Insomma, lo sfondo in cui situare la lezione del Venerabile è chiaro: siamo tutti, come battezzati, chiamati alla santità nel servizio all’unico Dio, pur con compiti differenti. Una prospettiva già definita da Lazzati in quel saggio antico di oltre mezzo secolo fa, appunto, la “Consecratio mundi”. «Agire – scandisce Scola – nella distinzione di funzioni, ministeri, uffici, carismi ordinati, senza perdere l’unità, nell’essere della Chiesa e nell’agire del popolo di Dio. Occorre intendere la santità cristiana in tutta la sua organica pienezza premettendo l’unità come salvaguardia delle differenze degli stati di vita».
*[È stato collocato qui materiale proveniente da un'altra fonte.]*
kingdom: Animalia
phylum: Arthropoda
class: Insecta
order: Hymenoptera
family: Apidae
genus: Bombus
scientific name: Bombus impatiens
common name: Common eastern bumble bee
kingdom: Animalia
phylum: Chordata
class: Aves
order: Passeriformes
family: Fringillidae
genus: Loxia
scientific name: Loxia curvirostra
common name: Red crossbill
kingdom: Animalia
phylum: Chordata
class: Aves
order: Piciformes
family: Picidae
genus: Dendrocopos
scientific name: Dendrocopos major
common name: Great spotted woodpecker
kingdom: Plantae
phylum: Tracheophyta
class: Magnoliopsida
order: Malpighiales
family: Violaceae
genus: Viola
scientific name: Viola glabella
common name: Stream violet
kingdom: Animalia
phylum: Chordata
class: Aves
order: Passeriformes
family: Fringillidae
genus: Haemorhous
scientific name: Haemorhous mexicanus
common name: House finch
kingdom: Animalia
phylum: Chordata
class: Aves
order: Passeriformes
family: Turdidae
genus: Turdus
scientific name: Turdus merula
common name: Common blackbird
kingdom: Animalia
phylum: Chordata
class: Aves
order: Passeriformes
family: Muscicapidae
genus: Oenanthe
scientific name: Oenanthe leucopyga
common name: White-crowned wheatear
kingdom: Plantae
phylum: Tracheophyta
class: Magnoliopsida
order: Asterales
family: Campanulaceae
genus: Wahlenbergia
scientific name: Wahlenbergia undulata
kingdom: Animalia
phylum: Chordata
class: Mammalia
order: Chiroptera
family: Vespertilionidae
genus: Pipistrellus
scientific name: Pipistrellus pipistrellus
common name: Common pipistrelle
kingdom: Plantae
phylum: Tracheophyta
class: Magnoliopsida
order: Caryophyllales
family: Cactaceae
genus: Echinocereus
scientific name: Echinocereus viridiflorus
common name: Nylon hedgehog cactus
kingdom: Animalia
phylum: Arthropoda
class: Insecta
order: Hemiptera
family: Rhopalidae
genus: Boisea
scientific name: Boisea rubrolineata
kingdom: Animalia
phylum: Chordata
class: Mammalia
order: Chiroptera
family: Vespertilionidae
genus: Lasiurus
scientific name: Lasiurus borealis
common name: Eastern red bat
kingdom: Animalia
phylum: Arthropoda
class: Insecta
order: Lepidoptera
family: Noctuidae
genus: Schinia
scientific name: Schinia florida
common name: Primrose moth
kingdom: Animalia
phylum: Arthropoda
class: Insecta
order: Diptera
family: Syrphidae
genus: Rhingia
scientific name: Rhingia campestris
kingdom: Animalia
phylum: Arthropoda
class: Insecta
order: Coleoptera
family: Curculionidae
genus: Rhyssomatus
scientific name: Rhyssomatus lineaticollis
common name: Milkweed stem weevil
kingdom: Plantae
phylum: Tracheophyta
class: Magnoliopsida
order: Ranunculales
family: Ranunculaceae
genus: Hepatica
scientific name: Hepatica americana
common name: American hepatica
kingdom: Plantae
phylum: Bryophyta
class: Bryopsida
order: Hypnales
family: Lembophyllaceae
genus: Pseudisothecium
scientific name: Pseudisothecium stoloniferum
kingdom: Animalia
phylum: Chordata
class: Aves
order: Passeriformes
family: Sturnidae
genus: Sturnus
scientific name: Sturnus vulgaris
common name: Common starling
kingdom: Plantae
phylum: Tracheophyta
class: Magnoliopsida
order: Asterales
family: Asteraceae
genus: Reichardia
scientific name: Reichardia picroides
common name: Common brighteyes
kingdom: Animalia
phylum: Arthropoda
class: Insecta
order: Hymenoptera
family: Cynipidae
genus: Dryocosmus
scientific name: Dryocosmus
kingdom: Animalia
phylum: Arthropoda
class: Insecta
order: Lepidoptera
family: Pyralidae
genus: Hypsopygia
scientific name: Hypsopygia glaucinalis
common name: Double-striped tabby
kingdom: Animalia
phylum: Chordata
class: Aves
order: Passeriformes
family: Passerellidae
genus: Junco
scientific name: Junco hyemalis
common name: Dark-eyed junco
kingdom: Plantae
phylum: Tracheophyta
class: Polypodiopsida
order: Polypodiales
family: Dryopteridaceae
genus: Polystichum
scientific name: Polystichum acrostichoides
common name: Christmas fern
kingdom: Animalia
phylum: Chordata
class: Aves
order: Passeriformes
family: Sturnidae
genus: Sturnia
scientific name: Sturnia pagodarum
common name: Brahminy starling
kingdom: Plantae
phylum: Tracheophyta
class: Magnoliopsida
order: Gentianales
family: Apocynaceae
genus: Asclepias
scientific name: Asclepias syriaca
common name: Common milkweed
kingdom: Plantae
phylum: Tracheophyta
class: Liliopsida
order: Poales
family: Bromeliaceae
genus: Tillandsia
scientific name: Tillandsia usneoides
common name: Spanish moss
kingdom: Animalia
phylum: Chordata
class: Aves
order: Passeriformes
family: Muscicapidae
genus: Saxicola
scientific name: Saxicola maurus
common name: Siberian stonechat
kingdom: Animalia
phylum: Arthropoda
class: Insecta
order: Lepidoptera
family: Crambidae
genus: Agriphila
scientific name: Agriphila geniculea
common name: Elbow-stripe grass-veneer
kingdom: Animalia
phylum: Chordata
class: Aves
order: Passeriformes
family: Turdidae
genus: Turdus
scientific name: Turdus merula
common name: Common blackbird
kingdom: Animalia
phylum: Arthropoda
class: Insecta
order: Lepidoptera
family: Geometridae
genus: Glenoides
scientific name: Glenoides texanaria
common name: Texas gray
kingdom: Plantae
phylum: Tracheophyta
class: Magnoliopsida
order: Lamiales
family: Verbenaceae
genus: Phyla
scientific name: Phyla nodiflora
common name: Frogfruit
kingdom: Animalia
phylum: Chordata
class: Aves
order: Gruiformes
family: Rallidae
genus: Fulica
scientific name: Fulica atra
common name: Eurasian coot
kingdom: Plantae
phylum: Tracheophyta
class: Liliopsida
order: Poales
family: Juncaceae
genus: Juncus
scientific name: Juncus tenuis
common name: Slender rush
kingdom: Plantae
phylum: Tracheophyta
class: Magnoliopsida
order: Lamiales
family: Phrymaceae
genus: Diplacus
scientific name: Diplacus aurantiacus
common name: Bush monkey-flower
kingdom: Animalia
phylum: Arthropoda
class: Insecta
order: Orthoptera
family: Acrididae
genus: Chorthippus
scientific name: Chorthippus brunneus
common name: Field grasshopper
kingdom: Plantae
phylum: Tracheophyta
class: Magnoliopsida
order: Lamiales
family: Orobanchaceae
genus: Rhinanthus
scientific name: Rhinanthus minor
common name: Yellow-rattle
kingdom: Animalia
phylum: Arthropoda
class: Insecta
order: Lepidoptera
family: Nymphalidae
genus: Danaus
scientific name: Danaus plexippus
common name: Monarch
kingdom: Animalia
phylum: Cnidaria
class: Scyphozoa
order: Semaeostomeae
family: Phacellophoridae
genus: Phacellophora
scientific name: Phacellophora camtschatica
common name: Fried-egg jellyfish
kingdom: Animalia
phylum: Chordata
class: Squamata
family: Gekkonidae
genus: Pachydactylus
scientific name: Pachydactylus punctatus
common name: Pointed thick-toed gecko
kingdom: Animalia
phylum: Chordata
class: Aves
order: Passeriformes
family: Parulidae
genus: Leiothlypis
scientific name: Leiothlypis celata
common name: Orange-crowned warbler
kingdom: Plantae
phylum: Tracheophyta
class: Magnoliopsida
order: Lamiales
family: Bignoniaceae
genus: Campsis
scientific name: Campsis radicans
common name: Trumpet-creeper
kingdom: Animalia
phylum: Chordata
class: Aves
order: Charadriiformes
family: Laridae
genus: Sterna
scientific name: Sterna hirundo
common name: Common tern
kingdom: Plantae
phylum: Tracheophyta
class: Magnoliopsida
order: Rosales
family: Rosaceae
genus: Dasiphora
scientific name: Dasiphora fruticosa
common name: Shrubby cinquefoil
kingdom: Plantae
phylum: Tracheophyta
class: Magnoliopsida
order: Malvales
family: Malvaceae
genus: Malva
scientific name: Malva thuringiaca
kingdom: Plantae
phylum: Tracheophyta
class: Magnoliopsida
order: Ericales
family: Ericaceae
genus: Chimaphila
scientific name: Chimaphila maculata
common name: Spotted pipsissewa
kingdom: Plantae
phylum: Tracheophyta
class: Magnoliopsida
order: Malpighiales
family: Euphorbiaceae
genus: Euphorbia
In un tale ambito, il Sinodo del 1987 proprio sulla missione dei laici nella Chiesa in cui l’Arcivescovo era perito) e “Christifideles Laici”, offrono un sintesi fondamentale di chi sia il fedele laico – i due termini non sono mai disgiunti – e di cosa significhi la sua indole secolare.
«Mi è parso», specifica l’Arcivescovo, «di trovare nel testamento del Venerabile questo stesso convincimento, specie nel paragrafo in cui lega l’amore vicendevole alla testimonianza». Testimonianza che è molto di più di “un buon esempio”, seppur necessario, e che chiama in gioco per intero il carattere dell’“indole secolare del laico” come è indicata dal Magistero. «Anzitutto, la Chiesa stessa possiede una dimensione secolare, perché è inviata da Cristo al mondo, mondo alla cui santificazione i laici sono chiamati a contribuire nella loro condizione ordinaria sociale». Si radica qui quel concetto della testimonianza di cui già parlava Romano Guardini – “La Chiesa deve rinascere dalle anime” , ossia dalle persone -, e che ben aveva compreso il Professore, infatti, ancorato a un’idea di secolarità immersa nella storia concreta. Come indica il Magistero di papa Benedetto, «ciò vuol dire assumere e saper interpretare le condizioni che ogni epoca della storia propone: pensiamo solo alla fase di trapasso di millennio che stiamo vivendo dopo l’epoca delle ideologie e la caduta dei Muri. L’indole secolare deve misurarsi con fenomeni come il meticciato, le neuroscienze, la pervasività della finanza, il non volere veramente risolvere il problema della fame e della povertà. Occorre riscrivere nell’oggi della storia questa indole». Una scelta, questa, perseguita dalla nostra Chiesa attraverso il racconto di ciò in cui crediamo, di Gesù come Vangelo dell’umano, del Dio vicino nel campo che è il mondo.
«Un racconto che non lede nessun diritto, che viene proposto liberamente, ma che è per noi un dovere in una società tendenzialmente conflittuale per le tante visioni del mondo che vi convivono. Grande è la responsabilità dei laici di comunicare la fede in ogni ambiente, investendo tutti gli ambiti con uno stile in vista capace di generare un nuovo umanesimo». Lazzati ne era convinto. Le parole di un suo articolo su “L’Osservatore romano” del 1979, che il Cardinale ripete in conclusione, ne sono la prova più bella. Quale è il profilo del vero credente? “L’unità e insieme la fierezza di chi trova un sicuro ancoraggio nelle certezze della rivelazione cristiana, la fonte più originaria e costituiva della dignità dell’uomo. L’umiltà di chi, consapevole del carattere gratuito della fede come dono di Dio, ne fa motivo e stimolo di un discreto servizio all’uomo nella libertà”.
Unità, libertà, semplificazione, dunque, come suggerisce papa Francesco e come si deve fare anche in una Chiesa locale grande come la nostra.
Su questo, dopo qualche domanda dal pubblico, il Cardinale non usa mezzi termini: «Tanta attività mi pare che non sia talvolta capace di intercettare la domanda di senso che viene dalle generazioni intermedie che sono, tuttavia, proprio quelle chiamate a portare il peso della responsabilità ecclesiale e civile. Non si tratta di “non agire”, ma di spostare il baricentro dell’azione, sul “perché” e “per Chi” operiamo, con un’apertura a 360gradi su ogni aspetto della vita. Così saremo più convincenti anche per le nuove generazioni, il cui problema non è la disponibilità ad ascoltare, ma la fragilità di fondo, la “tenuta” nelle difficoltà. Per questo c’è bisogno di madri e padri, di adulti consapevoli del loro compito».
Il dovere di un laicato è, appunto, questo.